Milon, commandité par Marmouset, devenu millionnaire par la mort de Gypsy la Bohémienne, Milon s’était fait entrepreneur. Il démolissait et reconstruisait des maisons, et il avait sous ses ordres une armée de quinze cents ouvriers.
La Mort des Braves s’était fait menuisier, et Marmouset avait payé son fonds.
La Camarde, cette ancienne maîtresse du Pâtissier, cette sinistre cabaretière de l’Arlequin, tenait à présent un beau débit de vins et liqueurs sur le boulevard de Sébastopol, et la Pie-Borgne était devenue marchande de pruneaux à l’entrée de la rue de la Paix.
Tous enfin avaient du travail, étaient dans l’aisance, vivaient honnêtement et conservaient au plus profond de leur cœur le respect et l’amour de cet homme qui, bandit lui-même en sa jeunesse, s’était régénéré par le repentir et leur avait tendu la main.
Rien n’était bizarre, du reste, comme ces réunions mystérieuses où chacun arrivait avec le costume de sa profession, où la robe de soie de Vanda frôlait le tablier de cretonne bleue de la Camarde, et l’habit élégant de Marmouset, le gros paletot pelucheux de Milon ou la veste tricotée de Jean le boucher.
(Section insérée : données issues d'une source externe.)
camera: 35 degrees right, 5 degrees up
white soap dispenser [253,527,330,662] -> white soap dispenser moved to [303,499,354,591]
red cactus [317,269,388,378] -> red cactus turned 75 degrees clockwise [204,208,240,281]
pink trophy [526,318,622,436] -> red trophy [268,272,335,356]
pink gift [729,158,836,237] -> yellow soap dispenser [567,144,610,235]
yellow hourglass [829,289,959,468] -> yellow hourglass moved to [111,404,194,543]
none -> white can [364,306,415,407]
Ces dissemblances avaient même un peu ému la police.
Ce jour-là, les amis de Rocambole s’étaient réunis chez la Camarde.
Un sergent de ville curieux avait adressé un rapport au commissaire de police du quartier.
Le commissaire, qui connaissait Milon, l’avait fait venir pour lui demander des explications.
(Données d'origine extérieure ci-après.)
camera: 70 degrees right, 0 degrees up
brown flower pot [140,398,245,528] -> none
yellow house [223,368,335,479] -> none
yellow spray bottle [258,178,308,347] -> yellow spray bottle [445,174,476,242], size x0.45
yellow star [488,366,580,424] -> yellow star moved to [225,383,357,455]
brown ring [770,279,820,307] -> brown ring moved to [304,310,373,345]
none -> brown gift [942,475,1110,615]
Milon lui avait répondu qu’ils étaient d’anciens amis et qu’ils banquetaient une fois par mois.
Cette explication avait satisfait le commissaire, mais Milon avait dit à Marmouset :
– Je ne veux pas que la police se mêle de nos affaires. La prochaine fois, je vous indiquerai un endroit où elle ne viendra certainement pas.
Et c’était pour cela que la cave de la maison démolie dans le quartier de Chaillot avait été choisie pour ce nouveau rendez-vous.
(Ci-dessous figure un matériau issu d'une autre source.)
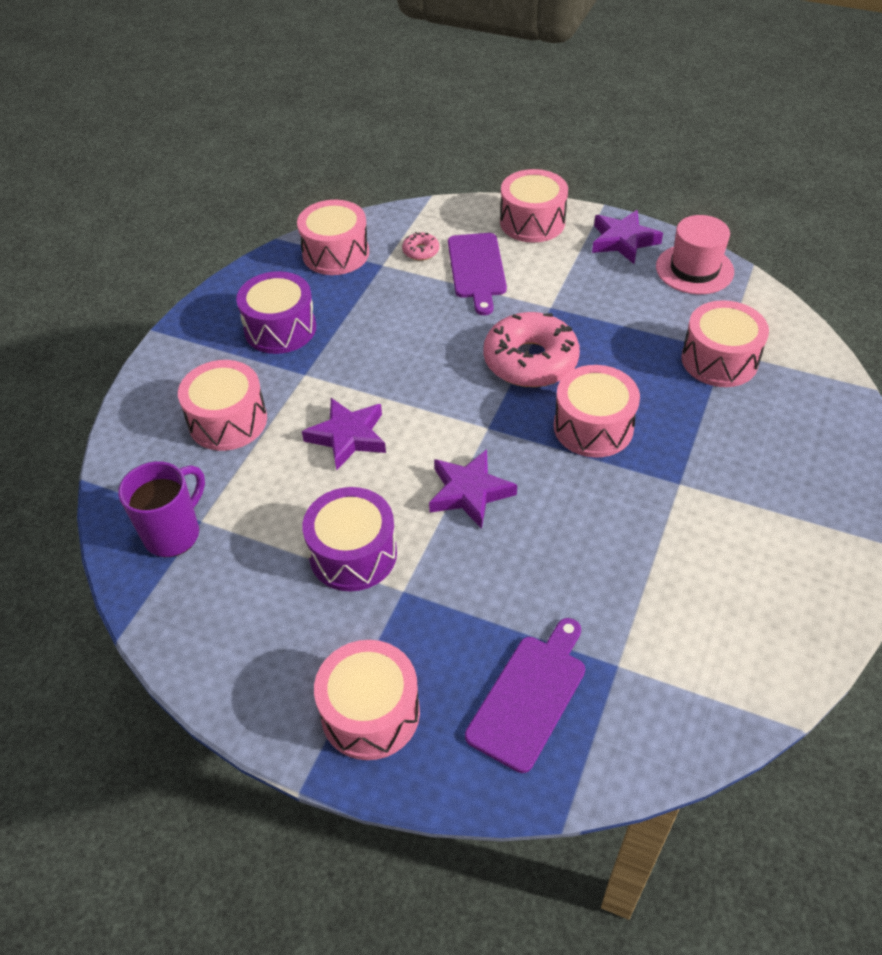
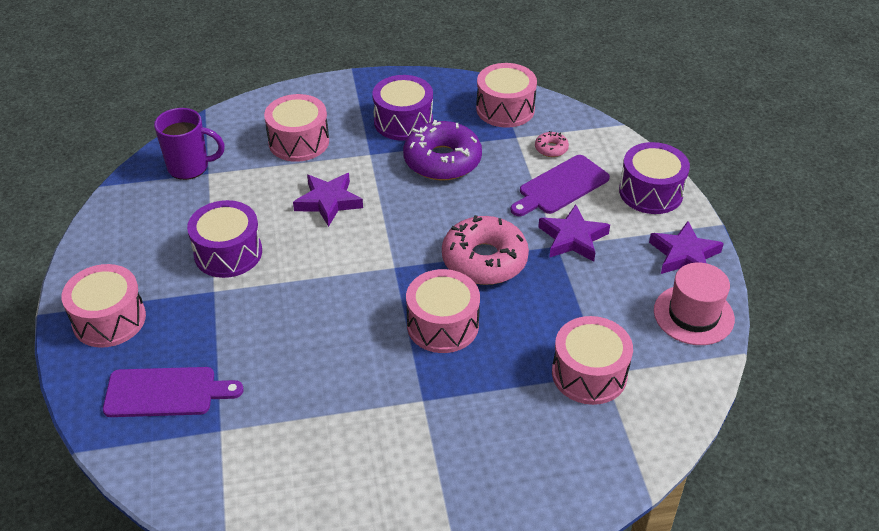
camera: 55 degrees right, 5 degrees down
purple star [429,449,517,529] -> purple star moved to [538,205,610,262]
pink drum [500,169,568,243] -> purple drum [619,142,690,214]
none -> purple donut [403,120,482,180]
Seulement, la nuit précédente, Milon y avait fait transporter par deux de ses ouvriers, dont il était sûr, un panier de vin et une pipe d’eau-de-vie.
Donc, Jean le Bourreau avait été le premier au rendez-vous.
Puis étaient venus Marmouset et Milon, et, après eux, la Mort des braves, et dix autres encore.
Et tous s’étaient regardés tristement.
Personne n’avait de nouvelles du maître.
– Sommes-nous tous là ? demanda Marmouset.
– Vanda n’y est pas, répondit Milon.
– Elle ne viendra probablement point, je te l’ai dit, reprit Marmouset.
Mais, comme il parlait ainsi, la porte s’ouvrit brusquement et il y eut un cri de joie parmi les assistants.
Vanda apparut sur le seuil.
Elle était en robe de voyage, enveloppée dans une vaste pelisse fourrée.
– J’arrive de Londres, dit-elle, et je vous apporte des nouvelles de Rocambole.
Ce fut un cri d’enthousiasme parmi les compagnons du maître…
– Où est-il ? continua Vanda, hélas ! je n’en sais rien, mais je puis vous affirmer qu’il n’est pas mort.
– Tu ne l’as donc pas vu ? s’écria Marmouset.
– Non, mais j’ai suivi ses traces pas à pas jusqu’à il y a environ quinze jours.
– Et alors ?
– Alors, plus rien, disparu de nouveau.
– Oh ! dit Milon, c’est qu’alors il lui est arrivé un malheur.
– Non, dit Vanda avec conviction. Rocambole était victorieux de ses ennemis à l’heure même où je perdais sa trace.
– Quels ennemis avait-il donc à Londres ? Était-ce le major indien ? demanda Milon.
– Non, dit Vanda. Les nouveaux ennemis de Rocambole, ou plutôt ceux à qui il a déclaré une guerre sans merci, ce sont les oppresseurs de l’Irlande et de la foi catholique. Rocambole s’est mis à la tête des fenians de Londres, qui l’appellent l’homme gris.
– L’homme gris ! s’écria Milon, ils l’appellent l’homme gris ?
– Oui.
– Ah ! c’était donc bien à moi qu’en avait le pauvre Anglais que j’ai presque mis à la porte ! murmura le colosse avec un accent de désespoir.
– Parle, dit Marmouset à Vanda, dis-nous d’où tu viens et ce que tu as appris.